Starting this fall, students at San Francisco Unified School District will no longer have the option of chocolate milk in school lunches. The California district said it has banned the beverage due to its added sugar and extra calories.

“We’ve always gotten a lot of calls and complaints from parents because it adds a lot of sugar to kids’ diets,” says Libby Albert, director of school nutrition services for the district.

Last year, the district piloted eliminating chocolate milk at five schools.
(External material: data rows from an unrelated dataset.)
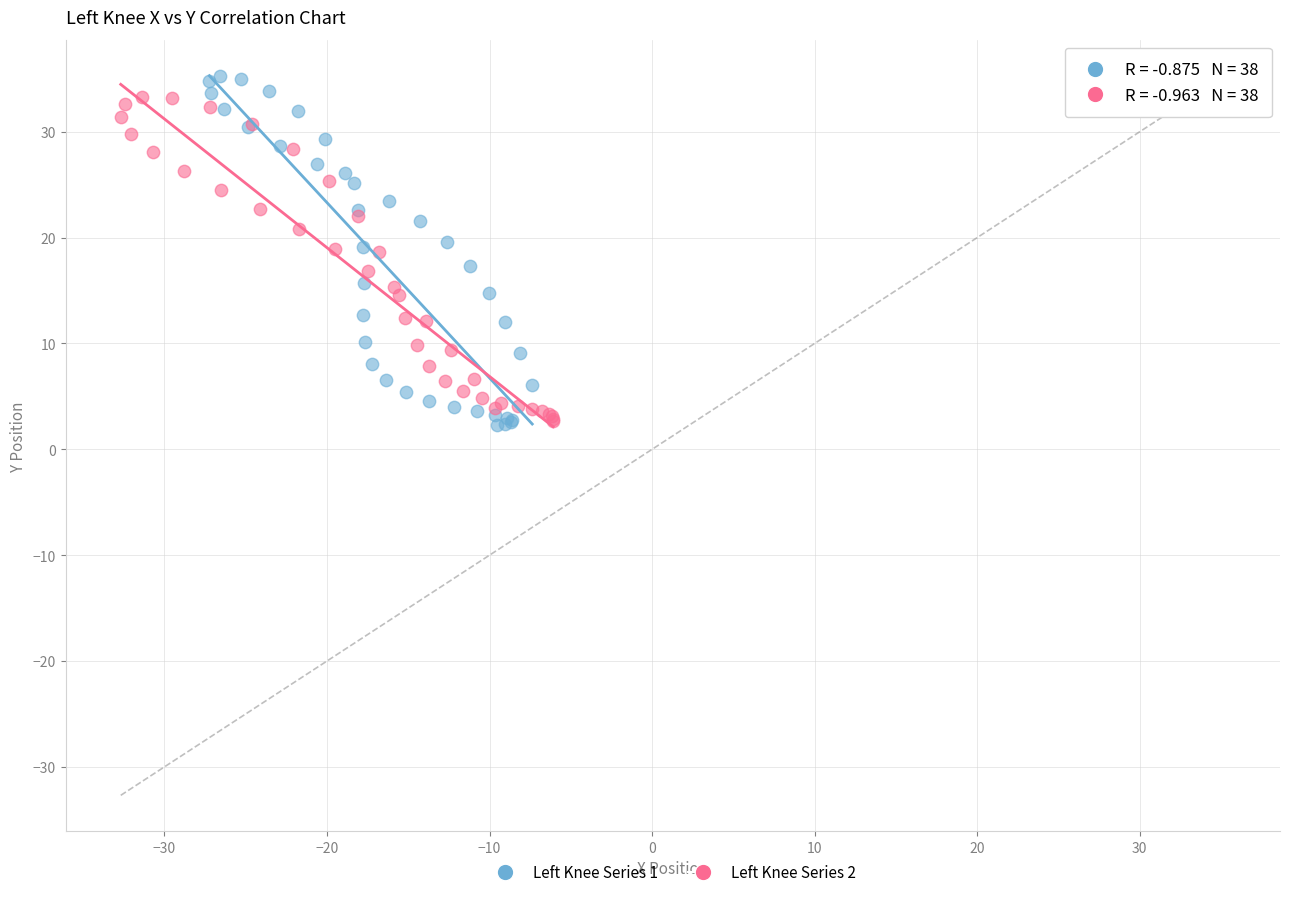

Which series has the largest Y range (max minus min)?

Left Knee Series 1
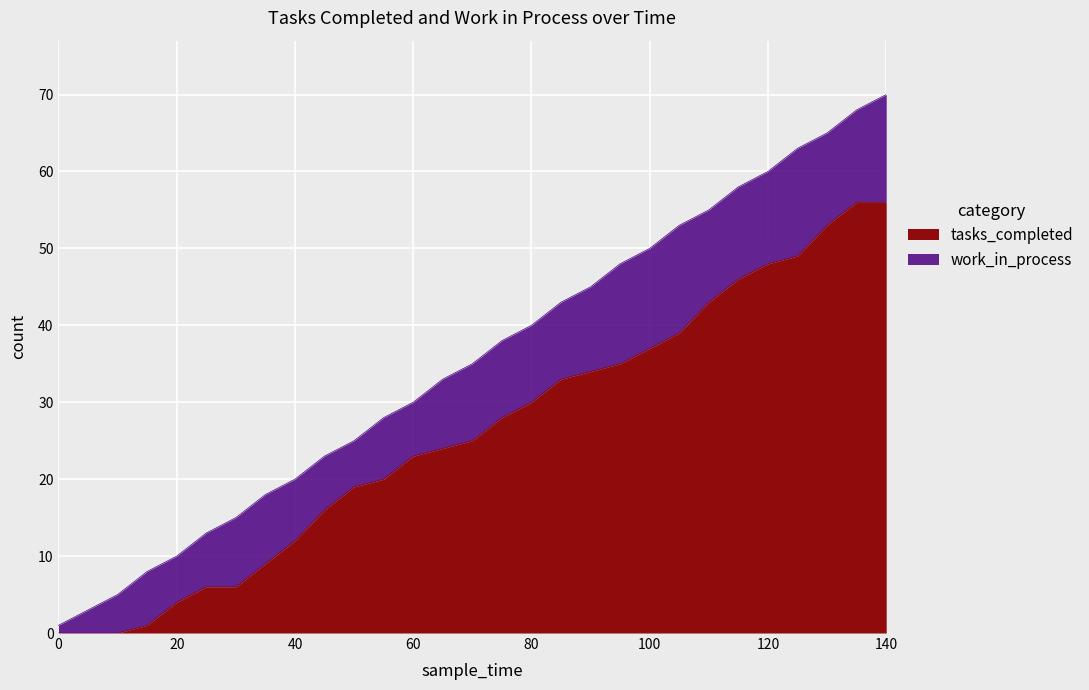

Count the number of values greater than 25.

14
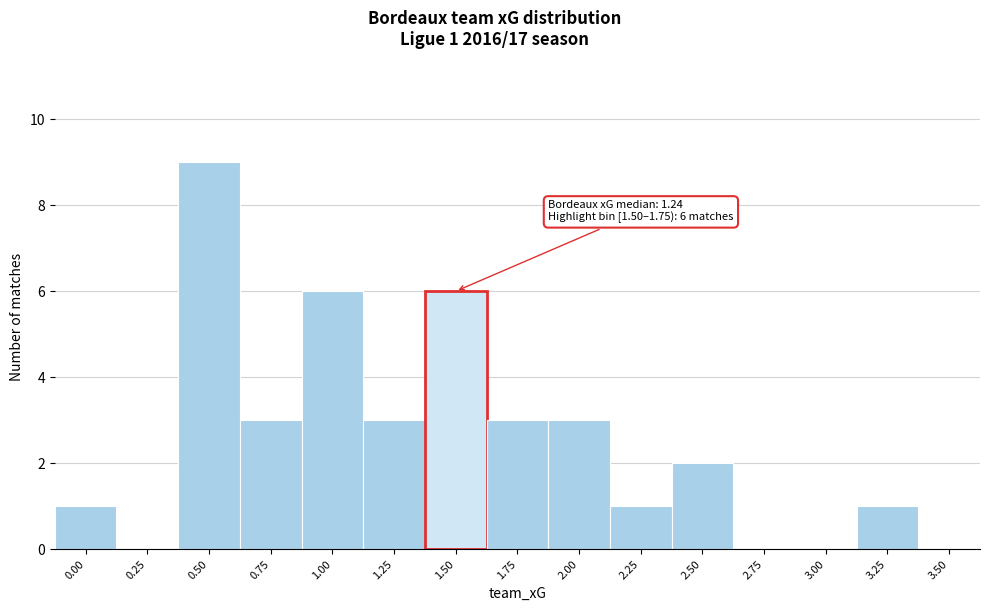

Reading right to left, extract all data points from this chart.

3.50=0	3.25=1	3.00=0	2.75=0	2.50=2	2.25=1	2.00=3	1.75=3	1.50=6	1.25=3	1.00=6	0.75=3	0.50=9	0.25=0	0.00=1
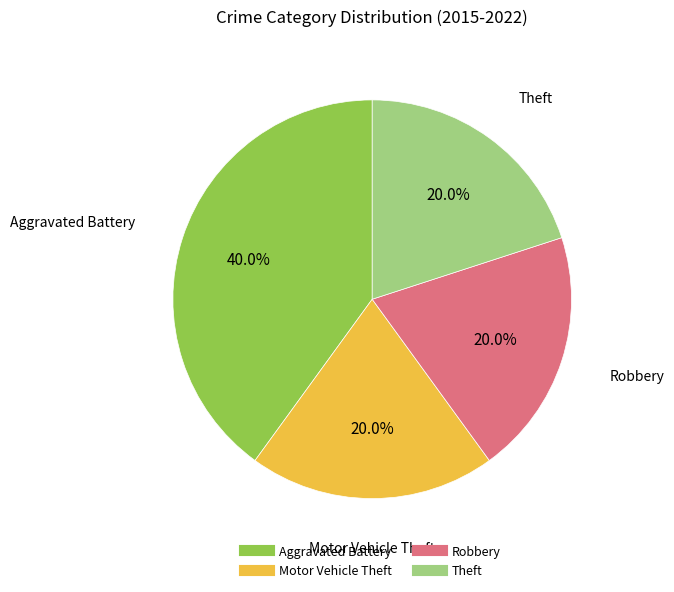

Is there any slice that represents more than half of the pie?

No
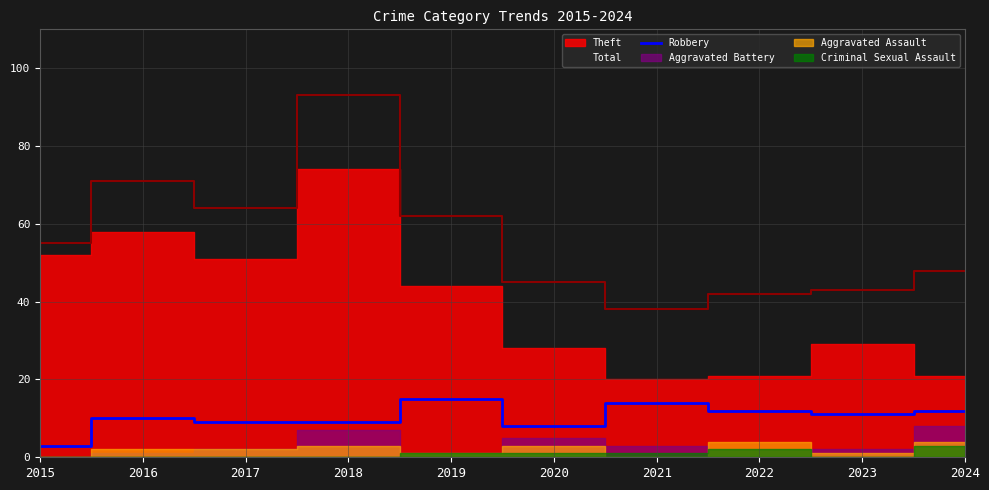

Is it true that Robbery equals 9 at 2017?

True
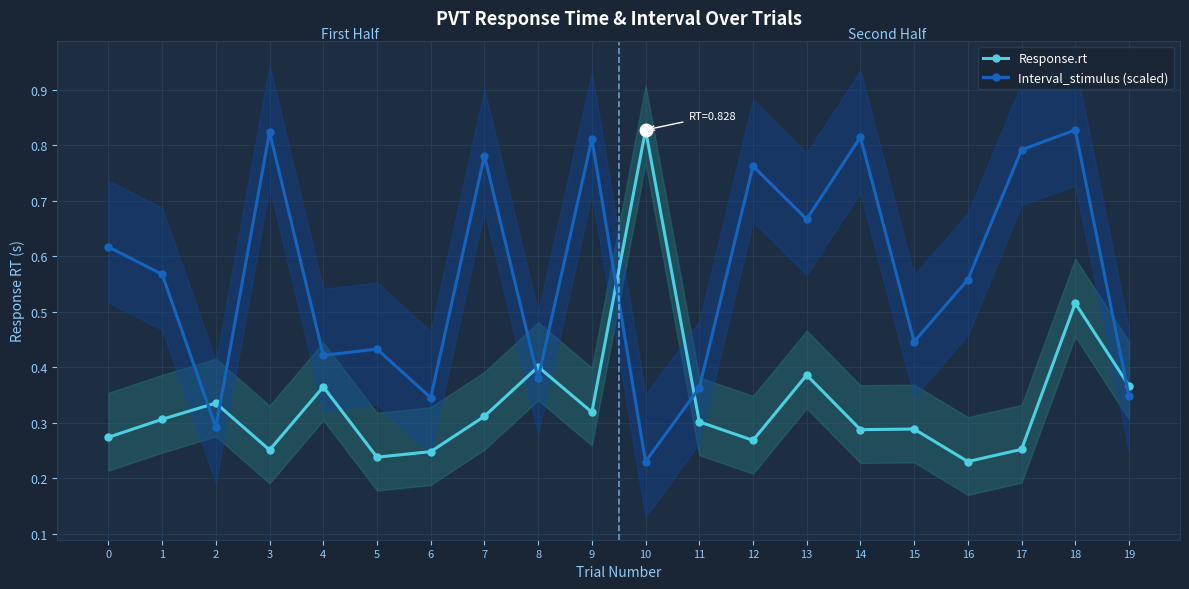

The Interval_stimulus (scaled) series shows 0.6 at 15. True or false?

False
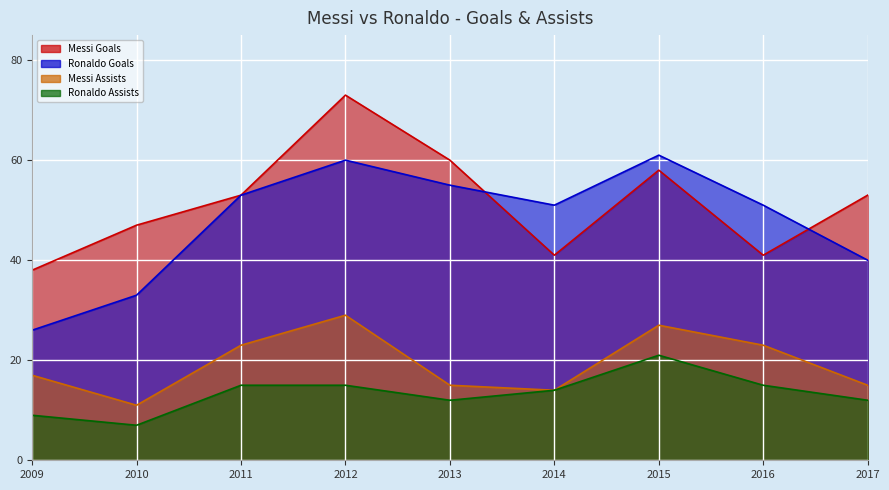

The value of Messi Assists at 2016 is 23. True or false?

True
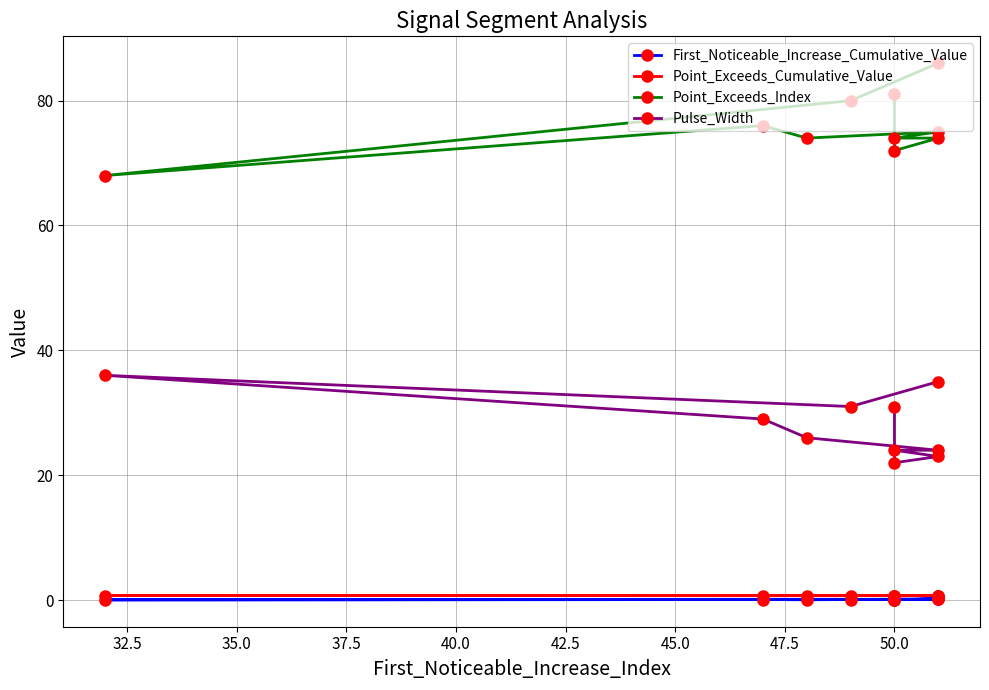

The First_Noticeable_Increase_Cumulative_Value series shows 0.1 at 50.0. True or false?

True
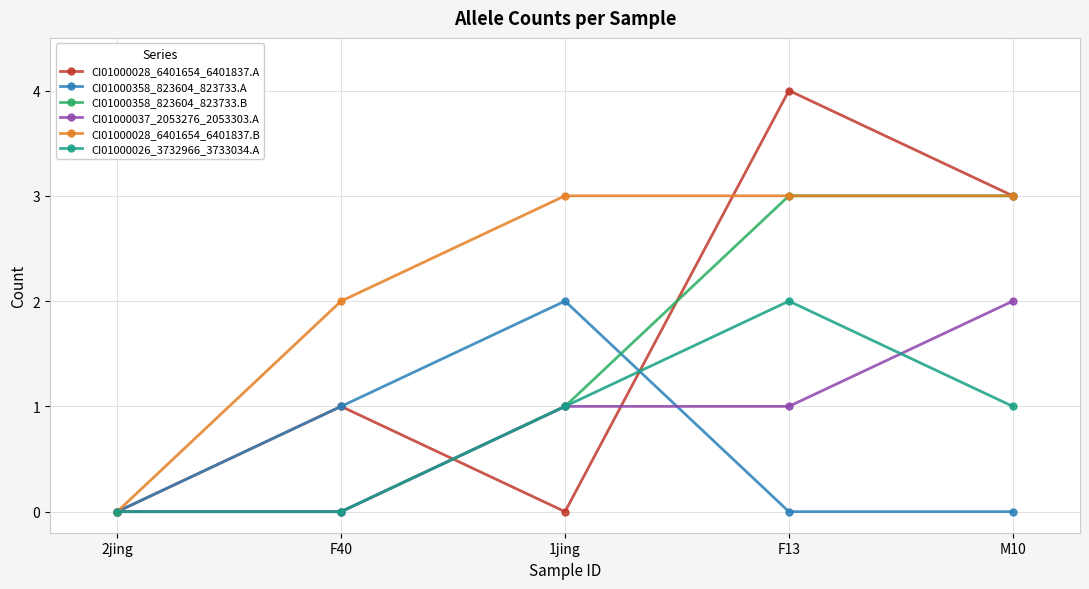

Is the value of CI01000028_6401654_6401837.A at F13 greater than the value of CI01000358_823604_823733.B at F40?

Yes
While Albert says the change affected milk consumption at first, students didn’t take long to get used to it.

“What we found over the year is that initially the kids didn’t select the [plain] milk ... but it pretty quickly went back to was before,” she says.

SFUSD officials say they found no decrease in the number of milk cartons kids took at two of the pilot schools, and only a slight decrease in the other three. The actual ban will begin this fall at the district’s elementary and middle schools and will roll out to its high schools in the spring.

Not all students readily accept plain milk, however. A 2014 study by Cornell University showed that eliminating the chocolate variety can decrease milk consumption while causing increased waste and fewer student lunch purchases. Chocolate milk was added back to the menu at Los Angeles Unified School District after six years of its absence, after the district concluded that offering the beverage caused a 23% increase in milk consumption.